• **Work task 1**:
Decide whether each statement below agrees with the lambda calculus thread. Answer yes or no for each, and quote the deciding words of the thread exactly.
(a) The poster says they are very new to lambda calculus.
(b) The thread shows three answers.
(c) The poster's reputation is 368.
• **Work task 2**:
Answer these questions from the lambda calculus thread below, one line each:
(a) How many views does the thread show?
(b) What was the poster reading when they came across the equation?
(c) Which kind of reduction does the poster name?
• **Work task 3**: Reproduce the part of the lambda calculus thread starting at "Lambda calculus reduction" and ending at "we do that.", substituting "textbook" for "tutorial".
── Study text ──
CODEWITHSUNDEEP
lambda-calculus
Pradeep
Pradeep

Reputation: 637

Lambda calculus reduction of functions

I'm very new to lambda calculus and while I was reading a tutorial , came across with this. Here is my equation.

Y = ƛf.( ƛx.f(xx)) ( ƛx.f(xx))

Now if we apply another term, let's say F (YF), then how can we reduce this.If I'm correct according to beta reduction , we can replace all the f in ( ƛx.f(xx)) by ( ƛx.f(xx)), is this correct and if so how can we do that.

Thanks

Upvotes: 1

Views: 368

Answers (1)
───
── Supplied data ──
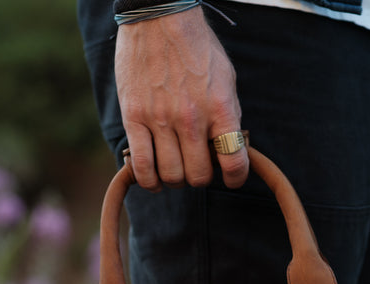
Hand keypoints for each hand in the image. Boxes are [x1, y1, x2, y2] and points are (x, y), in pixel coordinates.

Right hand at [115, 6, 247, 191]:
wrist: (159, 18)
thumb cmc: (195, 46)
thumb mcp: (226, 77)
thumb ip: (228, 114)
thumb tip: (229, 147)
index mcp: (220, 106)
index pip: (233, 161)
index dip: (236, 177)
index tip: (232, 178)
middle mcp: (191, 117)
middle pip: (198, 176)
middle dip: (200, 177)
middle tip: (196, 166)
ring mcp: (160, 119)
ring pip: (171, 175)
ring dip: (175, 179)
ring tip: (174, 169)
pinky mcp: (134, 118)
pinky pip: (141, 166)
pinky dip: (148, 180)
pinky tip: (152, 177)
───
• **Exercise result 1**:
(a) Yes: "I'm very new to lambda calculus"
(b) No: "Answers (1)"
(c) No: "Reputation: 637"

• **Exercise result 2**:
(a) 368
(b) A tutorial
(c) Beta reduction

• **Exercise result 3**:
Lambda calculus reduction of functions

I'm very new to lambda calculus and while I was reading a textbook , came across with this. Here is my equation.

Y = ƛf.( ƛx.f(xx)) ( ƛx.f(xx))

Now if we apply another term, let's say F (YF), then how can we reduce this.If I'm correct according to beta reduction , we can replace all the f in ( ƛx.f(xx)) by ( ƛx.f(xx)), is this correct and if so how can we do that.